Exactly-once is a lie. Design for idempotency instead

Somewhere in your organisation, a system is double-charging a customer, double-counting an order, or double-sending an email — rarely, intermittently, and in a way that will take three engineers a week to trace. The root cause is almost always the same: someone believed a delivery guarantee.

Why exactly-once delivery cannot exist

The argument is short. A consumer processes a message, then acknowledges it. Those are two operations, and the process can die between them. If it dies after processing but before acknowledging, the broker — correctly — redelivers. The consumer processes the message again. The only way to avoid redelivery is to acknowledge before processing, and now a crash loses the message instead.

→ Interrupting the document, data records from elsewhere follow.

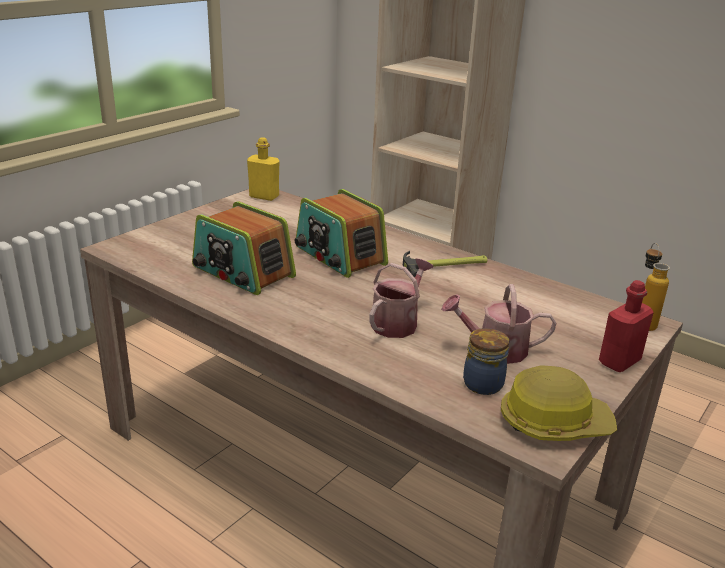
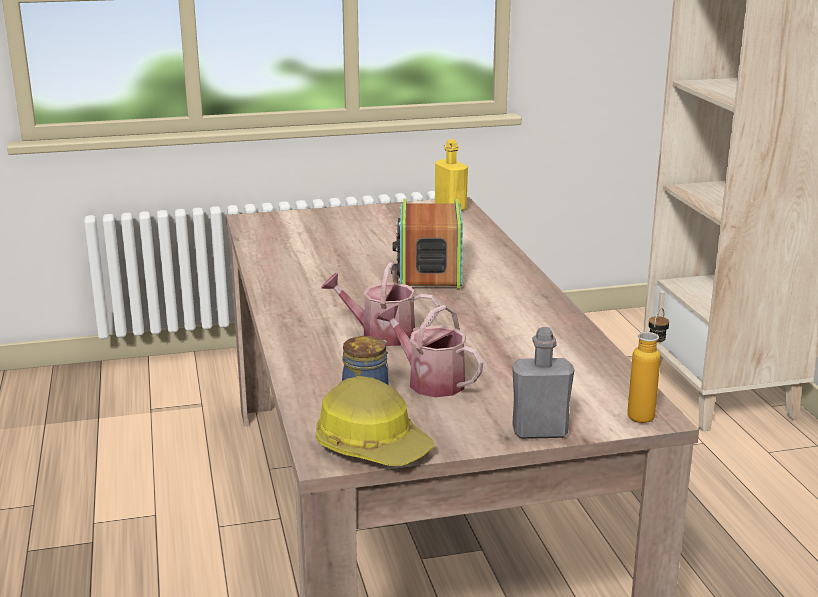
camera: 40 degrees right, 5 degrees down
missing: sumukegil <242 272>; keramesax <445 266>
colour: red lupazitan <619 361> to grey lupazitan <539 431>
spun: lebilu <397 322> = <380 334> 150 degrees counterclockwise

This is not a Kafka limitation or a RabbitMQ limitation; it is the two generals problem wearing a lanyard. Brokers can give you at-least-once or at-most-once. “Exactly-once delivery” in vendor marketing always means “at-least-once delivery plus machinery to make duplicates harmless” — and that machinery has boundaries you need to understand, because your side effects (the payment API call, the email) are usually outside them.

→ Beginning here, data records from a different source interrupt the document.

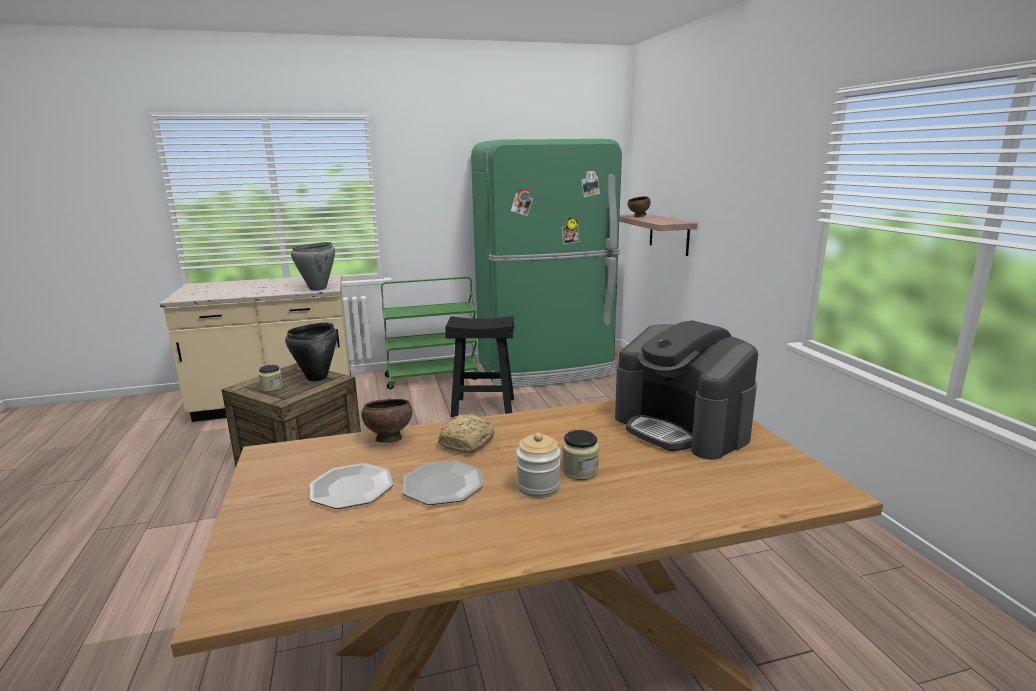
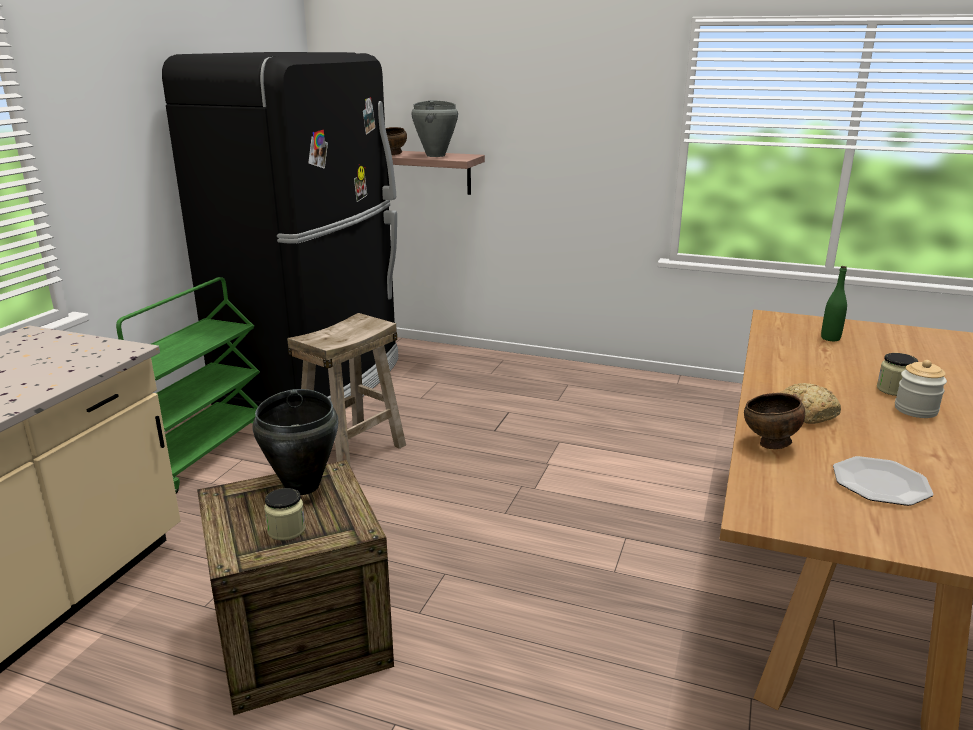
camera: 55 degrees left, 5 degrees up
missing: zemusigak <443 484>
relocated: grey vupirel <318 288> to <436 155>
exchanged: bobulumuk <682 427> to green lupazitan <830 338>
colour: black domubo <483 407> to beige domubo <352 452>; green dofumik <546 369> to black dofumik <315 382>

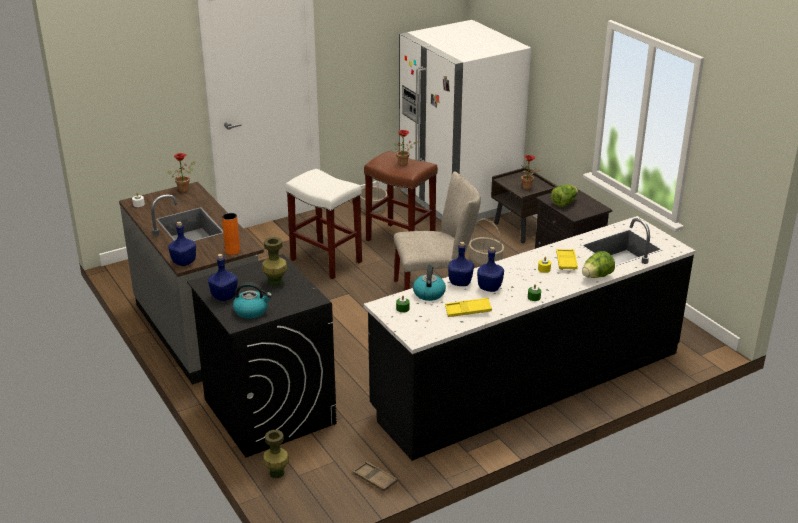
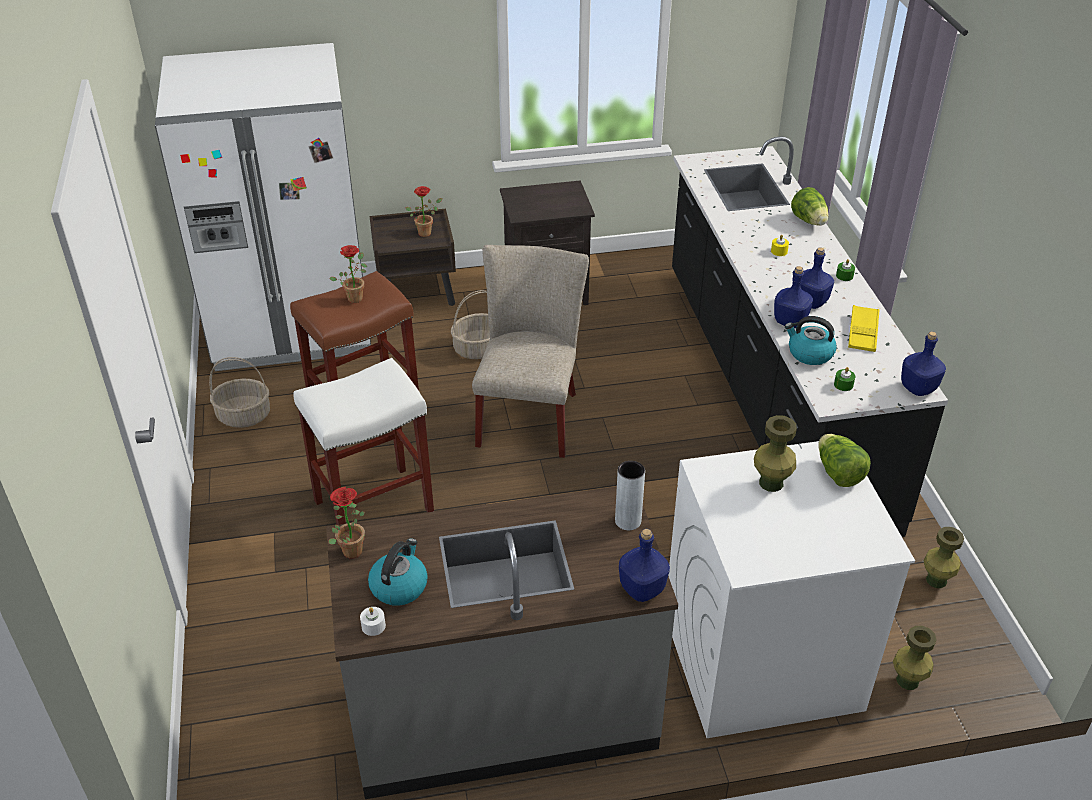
camera: 70 degrees left, 10 degrees up
missing: yellow zilomokon <566 262>
relocated: blue lupazitan <224 296> to <917 387>; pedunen <251 311> to <399 586>; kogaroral <564 203> to <838 473>
exchanged: brown zilomokon <374 479> to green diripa <936 580>
colour: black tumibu <268 411> to white tumibu <760 661>; orange diripa <232 251> to grey diripa <628 521>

Exactly-once effect is achievable

The correct goal: processing the same message twice must produce the same result as processing it once. Get that, and redelivery stops being a bug and becomes a recovery mechanism. Three patterns carry most of the weight.

1. Natural idempotency where you can get it

“Set balance to 40” is idempotent; “add 10 to balance” is not. Events that carry resulting state rather than deltas are redelivery-proof by construction. You cannot always have this — some domains are genuinely incremental — but it is worth bending your event design toward.

2. Deduplication keys where you cannot

Every event gets a stable unique identifier, and consumers record processed IDs transactionally with their side effects:

BEGIN;
  INSERT INTO processed_events (event_id)
    VALUES ($1);             -- unique constraint
  UPDATE accounts
    SET balance = balance + $2
    WHERE id = $3;
COMMIT;
-- duplicate event ⇒ constraint violation ⇒ skip, ack, move on

The transactionality is the entire trick. Dedup table in one store and side effect in another reintroduces the original problem one layer down — you can now crash between the two stores instead of between processing and ack.

3. The transactional outbox for publishing

The same crash window exists on the producing side: update the database, then publish the event — die in between and downstream never hears. The outbox pattern closes it by writing the event to an outbox table in the same transaction as the state change, with a relay (or CDC) publishing from the table afterwards. The event is published at least once, which is fine, because your consumers are now idempotent.

The uncomfortable part

None of this can be bought; it has to be designed, system by system, at the point where each side effect happens. When we review event-driven estates, the first question is never “which broker?” — it is “show me what happens when this consumer receives this message twice.” Teams that can answer instantly have done the work. Teams that say “that shouldn’t happen” are the ones with the intermittent double-charge.

At-least-once delivery plus idempotent processing is not a compromise. It is the design. Everything else is hoping.